Zitierter Textauszug:
Welche Auswirkungen hat der QBO auf den Winter?
Es gibt eine ganze Reihe an Faktoren, welche den Winter beeinflussen und allesamt spielen sie eine gemeinsame Rolle für den Winterverlauf. Für sich betrachtet aber verstärkt ein QBO-West den Polarwirbel, während QBO-Ost den Polarwirbel abschwächt.
Ein starker und intakter Polarwirbel hat über Mitteleuropa häufiger einen gemäßigten Winter zur Folge. Nicht selten ist eine Westwindzirkulation, oder gar die von Winterfreunden gefürchtete Südwestwetterlage dominierend. QBO-Ost hat häufiger ein meridionales Grundmuster zur Folge (erhöhte Wahrscheinlichkeit von sog. Rossby-Wellen entlang der Polarfront). Zudem fördert QBO-Ost sog. Polarwirbelsplits, welche wiederum die meridionalen Zirkulationsmuster verstärken kann. Umgangssprachlich spricht man auch von einen gestörten Zirkulationsmuster. Häufiger sind dann Hochdrucksysteme über Skandinavien, Island und Grönland zu beobachten. Nicht selten aber dehnt sich das sibirische Kontinentalhoch weit nach Westen bis über Skandinavien aus.

Anhand der Informationen:
A: Entnehmen Sie dem Textauszug zur QBO wortgetreu den Abschnitt von „Ein starker und“ bis einschließlich „über Skandinavien aus.“.
B: Ergänzen Sie den Text über die Auswirkungen der QBO auf den Winter um eine Fortsetzung, die direkt an seinen letzten Satz anschließt.

Bereitgestelltes Material:
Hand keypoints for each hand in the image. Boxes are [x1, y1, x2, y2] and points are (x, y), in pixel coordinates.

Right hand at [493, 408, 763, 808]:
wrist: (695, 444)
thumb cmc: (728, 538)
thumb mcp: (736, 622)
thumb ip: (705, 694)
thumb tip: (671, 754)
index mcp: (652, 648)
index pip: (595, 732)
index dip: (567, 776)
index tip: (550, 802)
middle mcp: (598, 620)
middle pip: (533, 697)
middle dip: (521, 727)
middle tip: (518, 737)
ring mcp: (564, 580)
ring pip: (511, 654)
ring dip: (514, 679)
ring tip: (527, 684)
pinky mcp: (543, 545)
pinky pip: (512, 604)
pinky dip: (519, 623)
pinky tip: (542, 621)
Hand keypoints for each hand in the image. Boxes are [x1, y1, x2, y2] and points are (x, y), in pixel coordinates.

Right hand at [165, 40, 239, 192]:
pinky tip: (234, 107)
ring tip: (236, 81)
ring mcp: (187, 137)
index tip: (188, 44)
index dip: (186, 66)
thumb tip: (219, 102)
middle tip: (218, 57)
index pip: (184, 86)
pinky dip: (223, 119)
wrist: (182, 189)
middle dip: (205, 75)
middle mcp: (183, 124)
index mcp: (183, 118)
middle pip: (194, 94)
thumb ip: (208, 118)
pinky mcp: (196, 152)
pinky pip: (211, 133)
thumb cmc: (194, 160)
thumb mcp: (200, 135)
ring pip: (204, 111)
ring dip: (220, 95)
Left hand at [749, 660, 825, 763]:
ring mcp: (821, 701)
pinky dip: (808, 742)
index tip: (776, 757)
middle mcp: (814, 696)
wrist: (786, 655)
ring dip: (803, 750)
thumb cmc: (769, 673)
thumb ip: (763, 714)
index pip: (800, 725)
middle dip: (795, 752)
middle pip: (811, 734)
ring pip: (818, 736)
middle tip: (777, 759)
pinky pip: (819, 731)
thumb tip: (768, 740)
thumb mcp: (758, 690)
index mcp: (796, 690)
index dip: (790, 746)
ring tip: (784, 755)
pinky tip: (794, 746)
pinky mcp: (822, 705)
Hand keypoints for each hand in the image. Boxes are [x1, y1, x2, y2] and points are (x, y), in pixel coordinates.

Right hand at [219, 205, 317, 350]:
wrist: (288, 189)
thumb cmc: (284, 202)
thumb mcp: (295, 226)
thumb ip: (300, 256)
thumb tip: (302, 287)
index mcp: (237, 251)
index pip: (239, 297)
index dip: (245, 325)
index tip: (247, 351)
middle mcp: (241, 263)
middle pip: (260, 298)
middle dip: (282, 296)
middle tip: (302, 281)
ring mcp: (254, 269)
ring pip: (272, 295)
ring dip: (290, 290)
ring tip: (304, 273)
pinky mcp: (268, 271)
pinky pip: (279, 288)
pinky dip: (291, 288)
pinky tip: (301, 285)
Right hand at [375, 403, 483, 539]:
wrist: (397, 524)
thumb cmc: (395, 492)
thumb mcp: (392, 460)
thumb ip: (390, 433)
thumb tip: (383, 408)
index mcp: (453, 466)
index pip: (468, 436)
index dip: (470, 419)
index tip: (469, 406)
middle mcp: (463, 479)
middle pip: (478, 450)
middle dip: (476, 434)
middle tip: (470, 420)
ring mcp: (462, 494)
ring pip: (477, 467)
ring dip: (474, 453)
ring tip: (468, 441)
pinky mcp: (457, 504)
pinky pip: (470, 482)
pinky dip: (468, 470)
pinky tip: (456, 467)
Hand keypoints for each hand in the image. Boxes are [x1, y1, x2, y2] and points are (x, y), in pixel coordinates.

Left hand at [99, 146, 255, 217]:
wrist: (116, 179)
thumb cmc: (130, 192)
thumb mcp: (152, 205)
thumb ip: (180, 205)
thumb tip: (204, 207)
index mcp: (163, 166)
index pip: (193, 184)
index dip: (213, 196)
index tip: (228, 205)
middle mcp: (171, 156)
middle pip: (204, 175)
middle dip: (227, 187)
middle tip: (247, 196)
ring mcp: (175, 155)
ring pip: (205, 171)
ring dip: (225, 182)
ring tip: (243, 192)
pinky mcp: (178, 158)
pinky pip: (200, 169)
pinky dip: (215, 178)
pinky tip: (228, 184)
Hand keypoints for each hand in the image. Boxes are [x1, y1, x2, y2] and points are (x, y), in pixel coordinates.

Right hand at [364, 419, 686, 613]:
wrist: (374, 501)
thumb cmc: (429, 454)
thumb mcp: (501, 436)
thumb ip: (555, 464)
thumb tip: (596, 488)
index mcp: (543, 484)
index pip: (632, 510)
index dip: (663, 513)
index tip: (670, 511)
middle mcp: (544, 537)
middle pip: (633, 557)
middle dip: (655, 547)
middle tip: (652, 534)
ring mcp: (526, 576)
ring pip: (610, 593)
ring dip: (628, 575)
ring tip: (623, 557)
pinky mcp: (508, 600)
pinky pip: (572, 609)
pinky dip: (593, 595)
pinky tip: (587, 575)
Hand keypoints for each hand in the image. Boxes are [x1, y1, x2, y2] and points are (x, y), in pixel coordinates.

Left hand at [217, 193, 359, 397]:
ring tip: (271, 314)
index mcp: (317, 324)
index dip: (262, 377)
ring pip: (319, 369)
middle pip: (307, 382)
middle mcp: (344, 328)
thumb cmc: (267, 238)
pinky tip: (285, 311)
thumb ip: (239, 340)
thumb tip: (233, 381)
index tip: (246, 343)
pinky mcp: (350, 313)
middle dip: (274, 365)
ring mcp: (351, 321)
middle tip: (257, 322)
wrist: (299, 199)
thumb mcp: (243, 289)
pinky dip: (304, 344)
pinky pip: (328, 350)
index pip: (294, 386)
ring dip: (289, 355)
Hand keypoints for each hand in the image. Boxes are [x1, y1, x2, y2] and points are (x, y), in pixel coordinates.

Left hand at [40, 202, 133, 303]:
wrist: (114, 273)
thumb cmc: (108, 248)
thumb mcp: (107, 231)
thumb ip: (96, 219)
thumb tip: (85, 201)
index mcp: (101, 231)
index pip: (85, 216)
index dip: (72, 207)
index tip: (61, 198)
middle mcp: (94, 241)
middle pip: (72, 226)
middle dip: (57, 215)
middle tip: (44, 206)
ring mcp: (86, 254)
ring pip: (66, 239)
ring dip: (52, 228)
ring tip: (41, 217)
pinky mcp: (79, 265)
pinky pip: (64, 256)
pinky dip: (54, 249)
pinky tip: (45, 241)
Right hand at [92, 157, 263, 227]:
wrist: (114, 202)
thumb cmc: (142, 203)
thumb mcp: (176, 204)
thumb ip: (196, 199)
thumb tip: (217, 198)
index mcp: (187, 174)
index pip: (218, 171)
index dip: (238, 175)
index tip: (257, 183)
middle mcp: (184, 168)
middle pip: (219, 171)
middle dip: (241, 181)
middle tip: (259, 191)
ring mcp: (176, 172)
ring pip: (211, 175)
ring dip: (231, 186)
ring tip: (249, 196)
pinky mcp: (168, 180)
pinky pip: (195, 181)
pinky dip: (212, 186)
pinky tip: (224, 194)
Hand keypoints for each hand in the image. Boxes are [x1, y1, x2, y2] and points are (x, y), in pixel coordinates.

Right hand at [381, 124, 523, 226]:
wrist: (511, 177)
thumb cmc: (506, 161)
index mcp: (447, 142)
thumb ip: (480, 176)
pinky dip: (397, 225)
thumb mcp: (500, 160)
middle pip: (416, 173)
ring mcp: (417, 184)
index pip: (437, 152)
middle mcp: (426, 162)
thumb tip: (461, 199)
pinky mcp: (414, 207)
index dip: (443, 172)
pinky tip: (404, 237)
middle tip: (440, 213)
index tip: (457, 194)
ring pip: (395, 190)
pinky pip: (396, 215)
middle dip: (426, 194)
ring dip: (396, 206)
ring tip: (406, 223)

Lösungen der Aufgaben:
A:
Ein starker und intakter Polarwirbel hat über Mitteleuropa häufiger einen gemäßigten Winter zur Folge. Nicht selten ist eine Westwindzirkulation, oder gar die von Winterfreunden gefürchtete Südwestwetterlage dominierend. QBO-Ost hat häufiger ein meridionales Grundmuster zur Folge (erhöhte Wahrscheinlichkeit von sog. Rossby-Wellen entlang der Polarfront). Zudem fördert QBO-Ost sog. Polarwirbelsplits, welche wiederum die meridionalen Zirkulationsmuster verstärken kann. Umgangssprachlich spricht man auch von einen gestörten Zirkulationsmuster. Häufiger sind dann Hochdrucksysteme über Skandinavien, Island und Grönland zu beobachten. Nicht selten aber dehnt sich das sibirische Kontinentalhoch weit nach Westen bis über Skandinavien aus.

B:
Gestörte Zirkulation hat nicht zwingend einen normalen oder kalten Winter zur Folge
Nun ist aber eine gestörte Zirkulation nicht immer mit einem zu kalten Winter gleichzusetzen, denn auch hier kommt es darauf an, wo man sich befindet, denn ein Trog hat eine warme Vorderseite, einen kalten Hauptteil und eine warme Rückseite. Und selbst ein Polarwirbelsplit bedeutet noch lange nicht, dass der Winter über Deutschland Einzug halten wird. Die Wahrscheinlichkeiten, dass aber Deutschland, Österreich und die Schweiz im Zentrum des Troges liegen, ist in den Wintermonaten relativ hoch.
Die plötzliche Stratosphärenerwärmung - das Berliner Phänomen
Es gibt kein festes Muster, wann die plötzliche Stratosphärenerwärmung auftritt, im Schnitt sind es aber alle zwei Jahre. Die letzten Major-Warmings gab es im Winter 2017/2018 im letzten Wintermonat Februar 2018 zu beobachten und das nächste folgte im Dezember 2018 nach - außergewöhnlich.
Beide Male hatte das Auswirkungen auf das Strömungsmuster, welche fortan häufig meridional ausgeprägt warmen und eine klassische West-Ost-Wetterlage erst gar nicht haben aufkommen lassen. Dass es in diesem Winter nochmals zu einem Major-Warming kommen wird, ist zwar nicht auszuschließen, doch - rein von der Statistik her - sehr unwahrscheinlich.
Was ist ein Major Warming?
Kurze Umschreibung: Die negative Strahlungsbilanz über dem Polargebiet bildet in den Wintermonaten den Polarwirbel aus. An dessen südlichen Gradienten (Polarfront) verstärken sich die Westwinde. Das Major-Warming stört bei einem eintreten diese West-Ost Zirkulation auf extreme Art und Weise und kann mit einem Final-Warming die komplette Zirkulationsstruktur zum Erliegen bringen.
Anstatt des Höhentiefs herrscht ein Stratosphärenhoch vor und da sich Hochdrucksysteme im Uhrzeigersinn drehen, sind kalte Ostwinde im Winter über Mitteleuropa wahrscheinlicher als eine milde Atlantikbrise.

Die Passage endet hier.